Work required. Below are some records. Write out the line that contains "Breast MRI (dynamic contrast-enhanced), one axial slice." and all lines after it, exactly, but not the pictures.

Data.
BEGIN

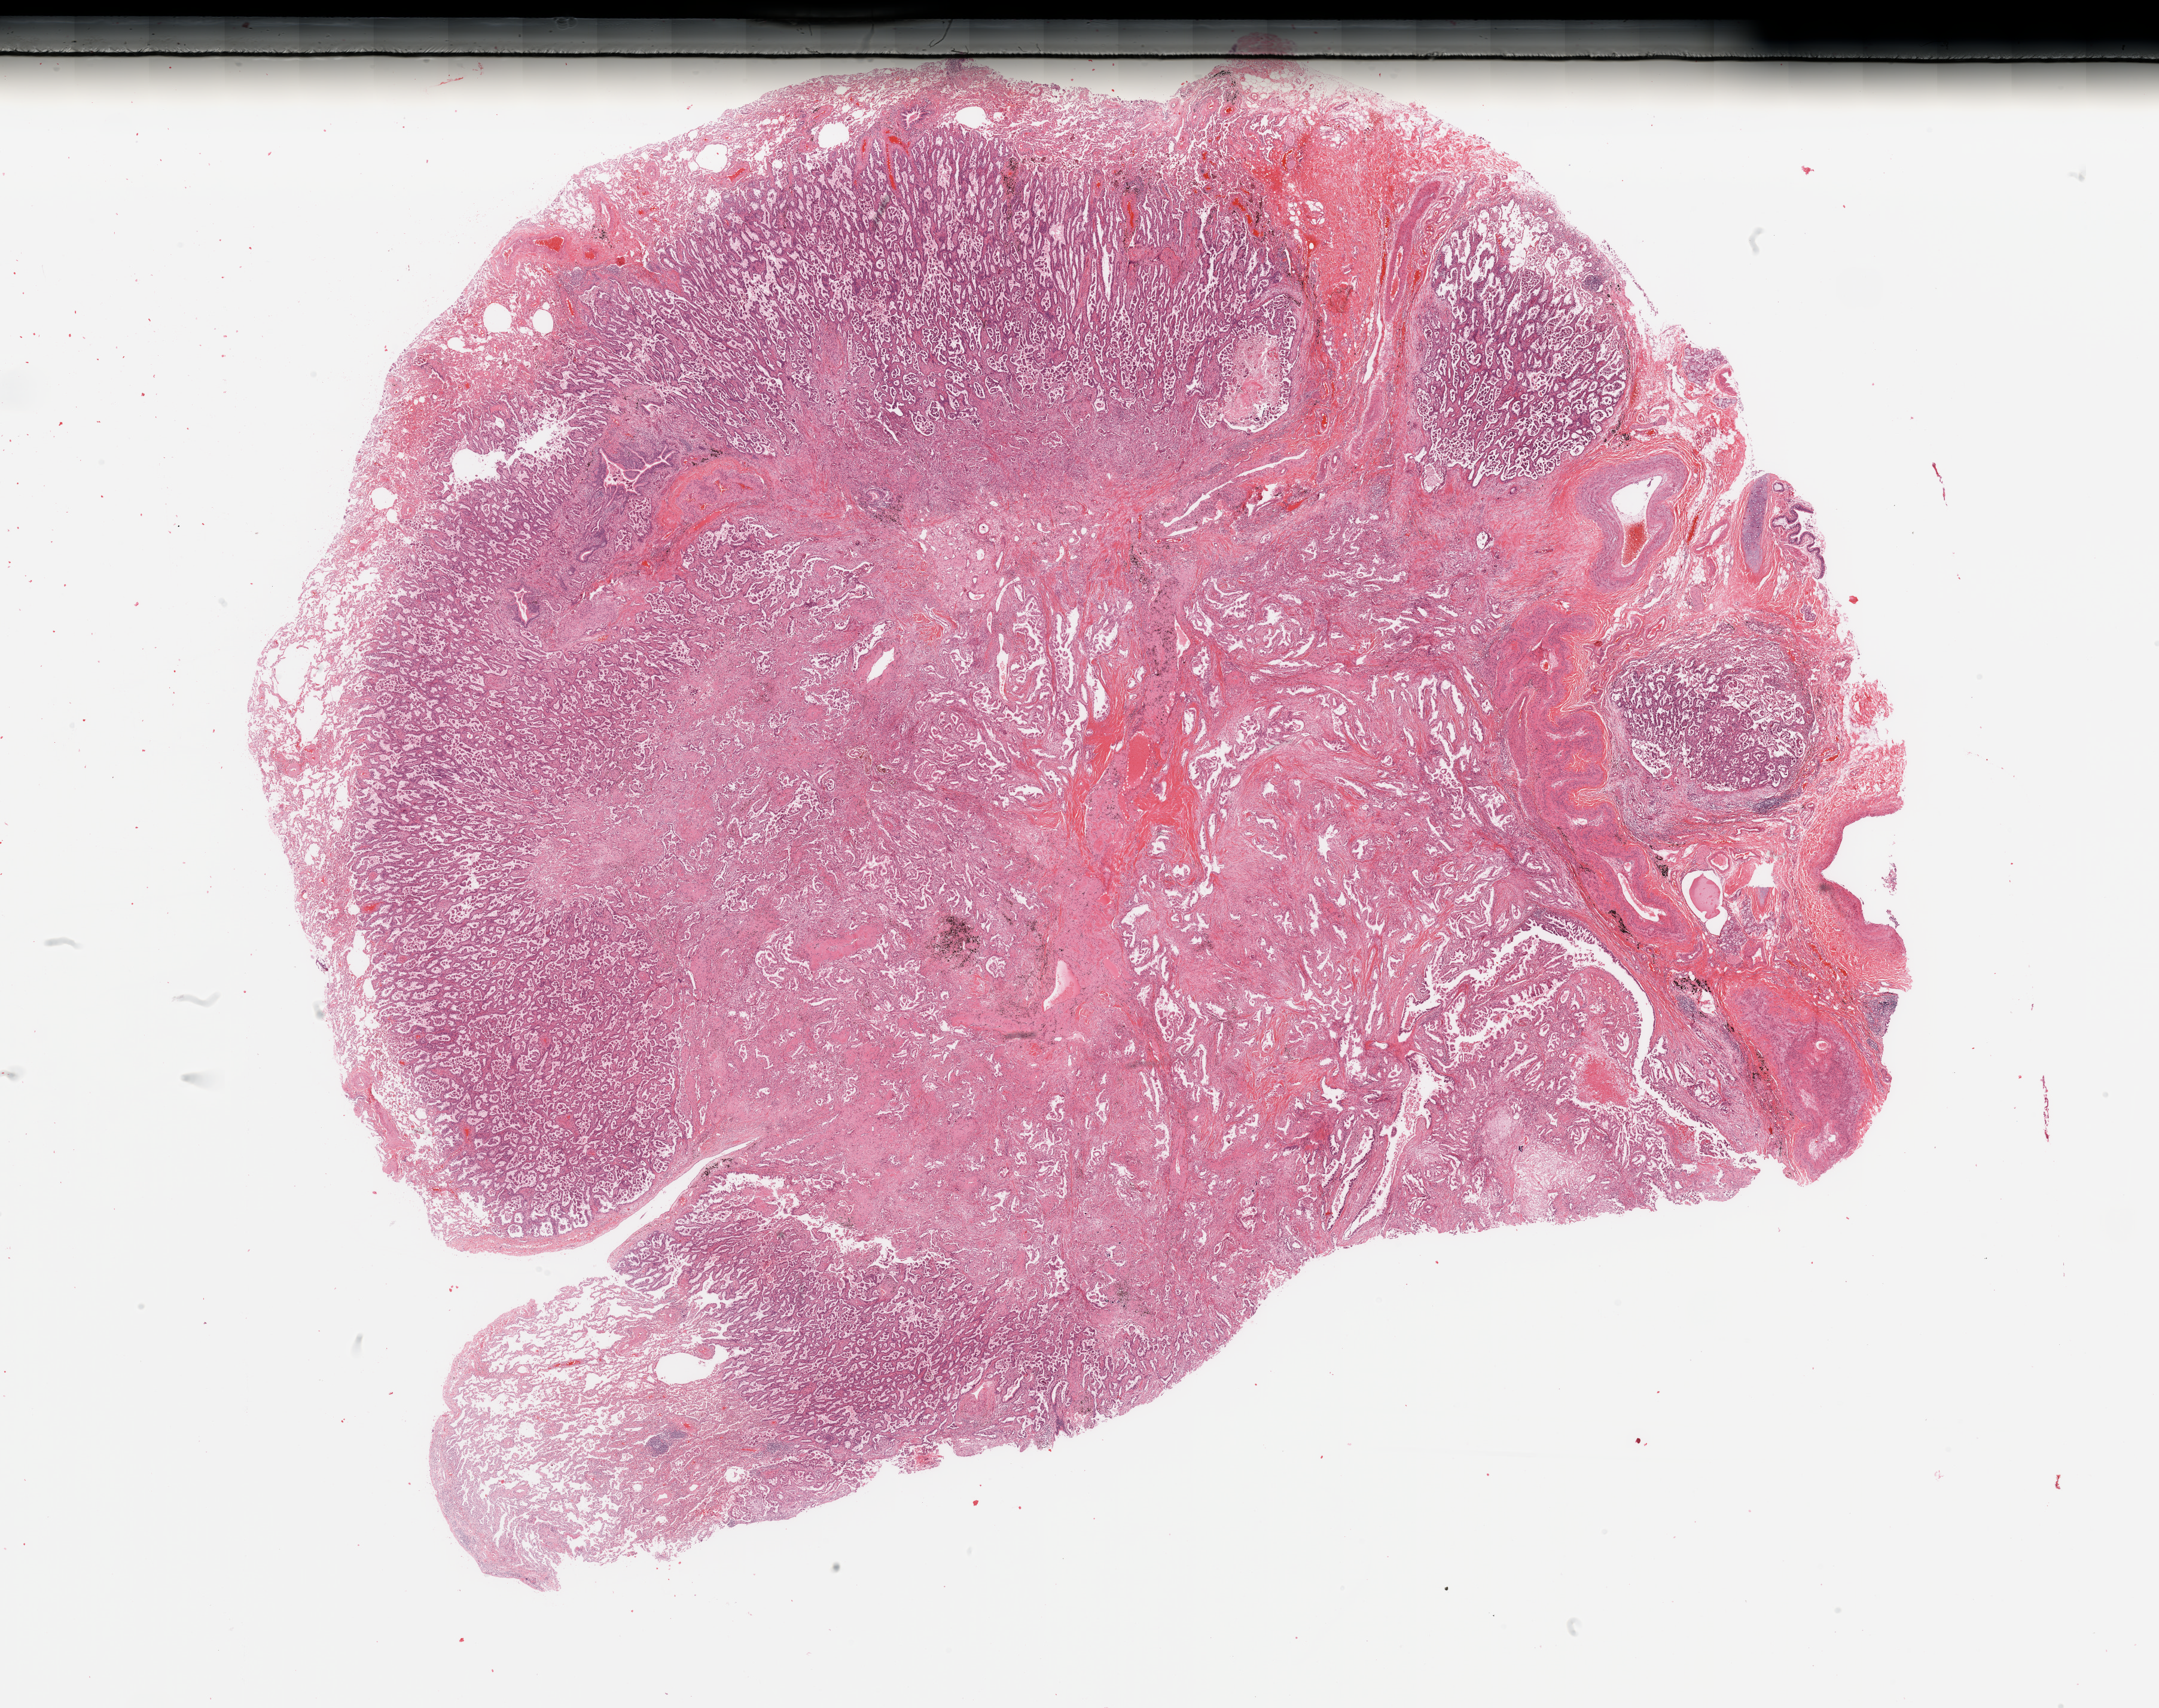
Whole-slide histology image, H&E, whole scanned area (about 28.5 x 22.6 mm, from a 20x scan) shown as a low-resolution overview, tumour tissue sample, sampled site: lung. Patient: female, age 60 years. Histologic grade: G2 (moderately differentiated). Slide review estimates, as recorded: tumour nuclei 75%, necrosis 2%.
AJCC pathologic stage: IB. Histologic diagnosis: Adenocarcinoma, NOS.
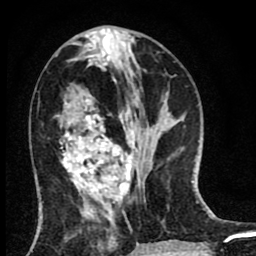
Breast MRI (dynamic contrast-enhanced), one axial slice; slice 32 of 80 in the series (ordered by position); cropped to one breast; dynamic contrast-enhanced series, time point 2 of 8 at this slice position (early post-contrast); 1.5 T; TE 2.7 ms, TR 6.6 ms; 2 mm slice thickness; 256 × 256 image matrix, field of view 150 × 150 mm. Female patient.
Annotated regions visible in this slice (semi-automatically segmented with operator editing):
- enhancing-tissue mask used for the functional tumour volume (all voxels passing the contrast-enhancement thresholds inside the analysis volume; usually the tumour): bounding box (x1, y1, x2, y2) in pixels: (60, 108, 137, 214)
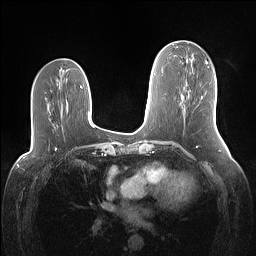
Breast MRI (dynamic contrast-enhanced), one axial slice. Position 59 of 160 along the scan axis. Dynamic contrast-enhanced series, time point 2 of 7 at this slice position (early post-contrast). 1.5 T. TE 1.4 ms, TR 5 ms. 256 × 256 image matrix, field of view 340 × 340 mm. Female patient.
Structures marked on this image (semi-automatic segmentation, software-assisted and operator-edited):
- enhancing-tissue mask used for the functional tumour volume (all voxels passing the contrast-enhancement thresholds inside the analysis volume; usually the tumour): bounding box <201,96,203,99> (left, top, right, bottom; pixels)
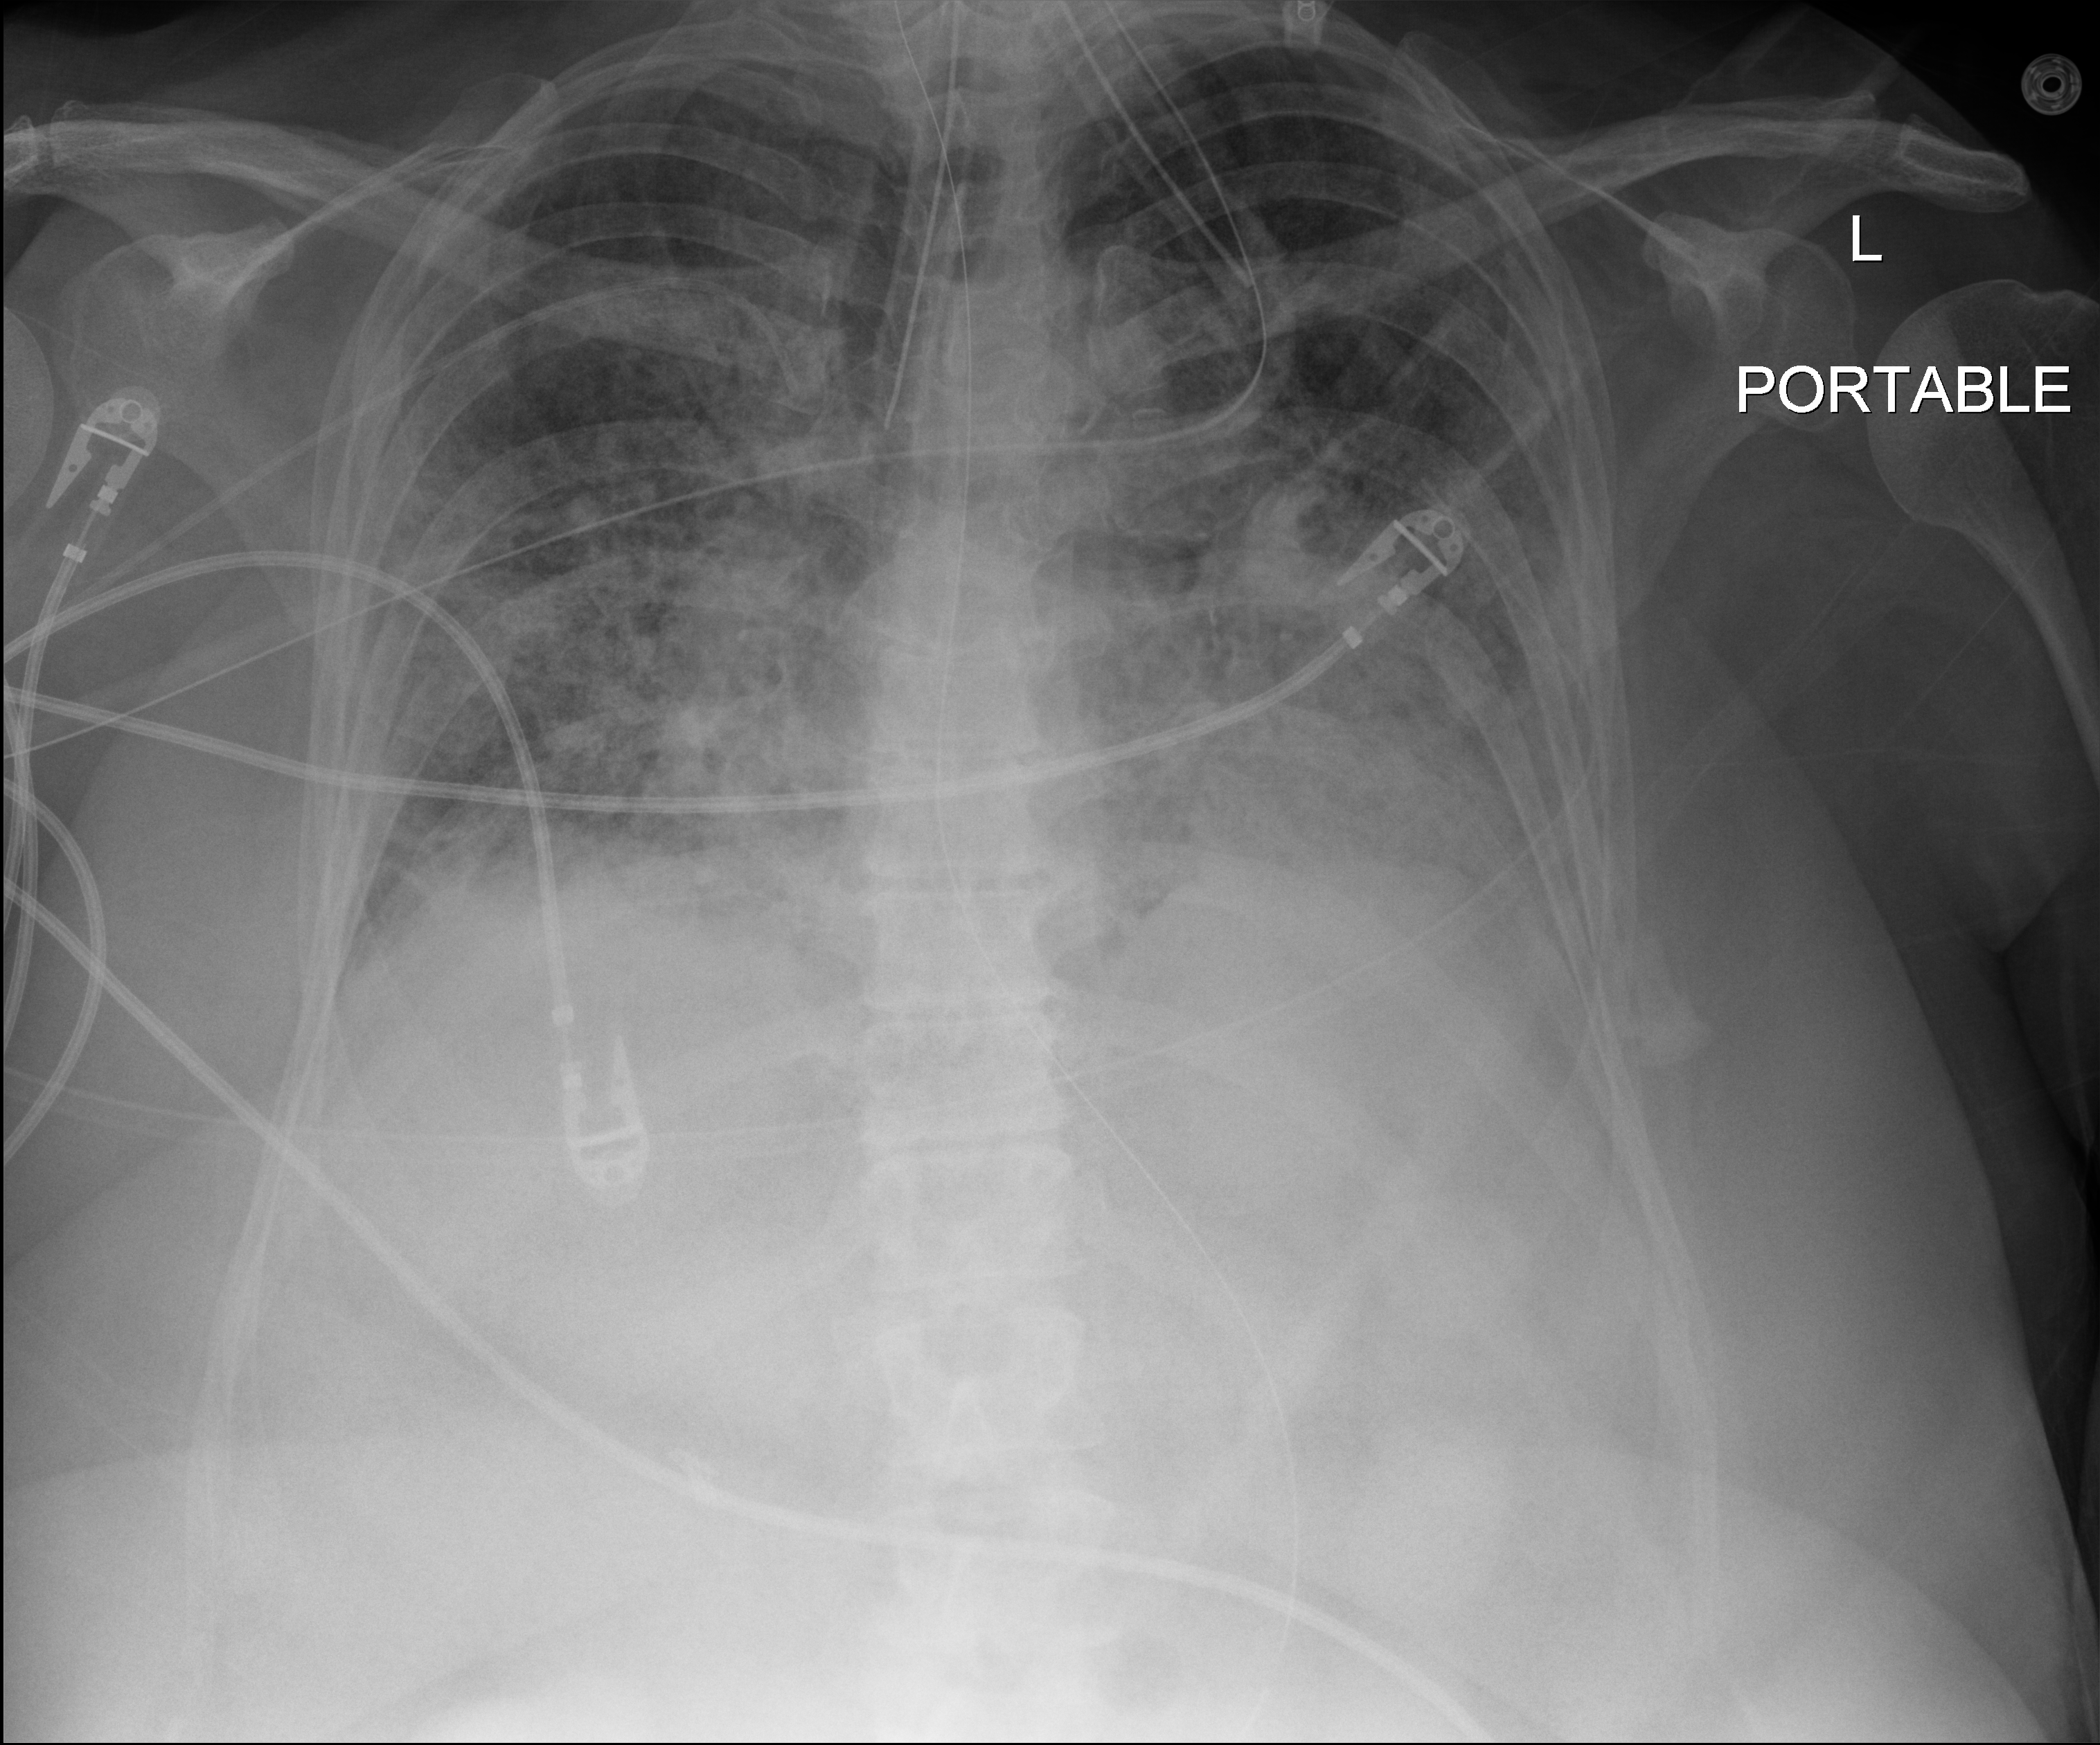
Portable chest radiograph; anteroposterior (AP) projection. Female patient hospitalised with COVID-19, age 60–74 years.
From the hospital-stay record, not from the radiograph (when in the stay this image was taken is not recorded): length of hospital stay: 45 days.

END

Expected answer.
Breast MRI (dynamic contrast-enhanced), one axial slice. Position 59 of 160 along the scan axis. Dynamic contrast-enhanced series, time point 2 of 7 at this slice position (early post-contrast). 1.5 T. TE 1.4 ms, TR 5 ms. 256 × 256 image matrix, field of view 340 × 340 mm. Female patient.
Structures marked on this image (semi-automatic segmentation, software-assisted and operator-edited):
- enhancing-tissue mask used for the functional tumour volume (all voxels passing the contrast-enhancement thresholds inside the analysis volume; usually the tumour): bounding box <201,96,203,99> (left, top, right, bottom; pixels)
Portable chest radiograph; anteroposterior (AP) projection. Female patient hospitalised with COVID-19, age 60–74 years.
From the hospital-stay record, not from the radiograph (when in the stay this image was taken is not recorded): length of hospital stay: 45 days.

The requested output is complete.